Was Bill Clinton a good president? Answer any way that you like, but I am talking about his ability to govern, not get blowjobs from fat bitches who cant keep their mouths under the desk or on the phone with their friend.
\
DR did he govern? I really don't think he did. He
depended on focus groups and polls for most of his
agenda. That is why he has nothing really to show
for his 8 years in office.
Clinton was a good old boy. In my younger years he
and I would have had a really good time. As a person
he was just that. But he was suppose to govern and
be a President not checking out all the ladies. Or if
he did to have enough presence to act like a gentleman
and hit on someone his own age.
DarkReign
07-17-2007, 03:57 PM
\
DR did he govern?

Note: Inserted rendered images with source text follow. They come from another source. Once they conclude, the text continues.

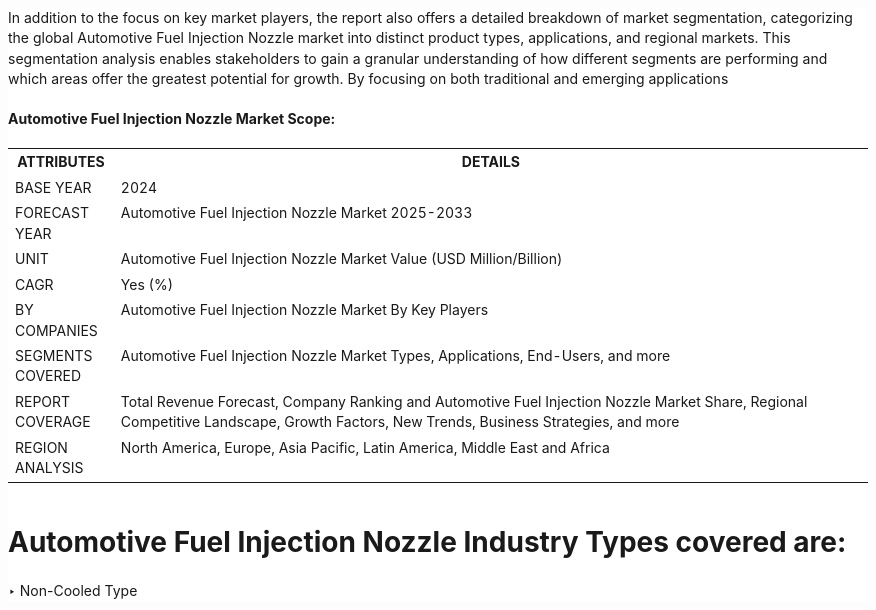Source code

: In addition to the focus on key market players, the report also offers a detailed breakdown of market segmentation, categorizing the global Automotive Fuel Injection Nozzle market into distinct product types, applications, and regional markets. This segmentation analysis enables stakeholders to gain a granular understanding of how different segments are performing and which areas offer the greatest potential for growth. By focusing on both traditional and emerging applications

<h4>Automotive Fuel Injection Nozzle Market Scope:</h4>
<table>
<tr>
<th>ATTRIBUTES</th>
<th>DETAILS</th>
</tr>
<tr>
<td>BASE YEAR</td>
<td>2024</td>
</tr>
<tr>
<td>FORECAST YEAR</td>
<td>Automotive Fuel Injection Nozzle Market 2025-2033</td>
</tr>
<tr>
<td>UNIT</td>
<td>Automotive Fuel Injection Nozzle Market Value (USD Million/Billion)</td>
<tr>
<td>CAGR</td>
<td>Yes (%)</td>
</tr>
</tr>
<tr>
<td>BY COMPANIES</td>
<td>Automotive Fuel Injection Nozzle Market By Key Players</td>
</tr>
<tr>
<td>SEGMENTS COVERED</td>
<td>Automotive Fuel Injection Nozzle Market Types, Applications, End-Users, and more</td>
</tr>
<tr>
<td>REPORT COVERAGE</td>
<td>Total Revenue Forecast, Company Ranking and Automotive Fuel Injection Nozzle Market Share, Regional Competitive Landscape, Growth Factors, New Trends, Business Strategies, and more</td>
</tr>
<tr>
<td>REGION ANALYSIS</td>
<td>North America, Europe, Asia Pacific, Latin America, Middle East and Africa</td>
</tr>
</table>

# <strong>Automotive Fuel Injection Nozzle Industry Types covered are:</strong>

‣ Non-Cooled Type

I really don't think he did. He
depended on focus groups and polls for most of his
agenda. That is why he has nothing really to show
for his 8 years in office.
Clinton was a good old boy. In my younger years he
and I would have had a really good time. As a person
he was just that. But he was suppose to govern and
be a President not checking out all the ladies. Or if
he did to have enough presence to act like a gentleman
and hit on someone his own age.
Well, to be completely honest, I was 12 when he took office and 20 when he left. So obviously, I am not the best source for an opinion on him seeing as I was too young to see his impact or lack thereof.
But I dont seem to remember a country so damn divided as we are today. You know, that pains me the most. The absolute division in the citizens of this nation.
I seriously think no President should ever sit during a Congress dominated by his/her own party.
Lord help us if Dems get that in 08. I'll be bitching then like I was today if it happens. Clinton sat 6 years in office with a very strong Republican congress, and shit got done because neither could do anything without the other. The way it should be.
But if this Presidency has taught me anything, its that cart blanche in the hands of a hidden agenda are much more compromising than any blowjob ever given, anywhere in the history of the world.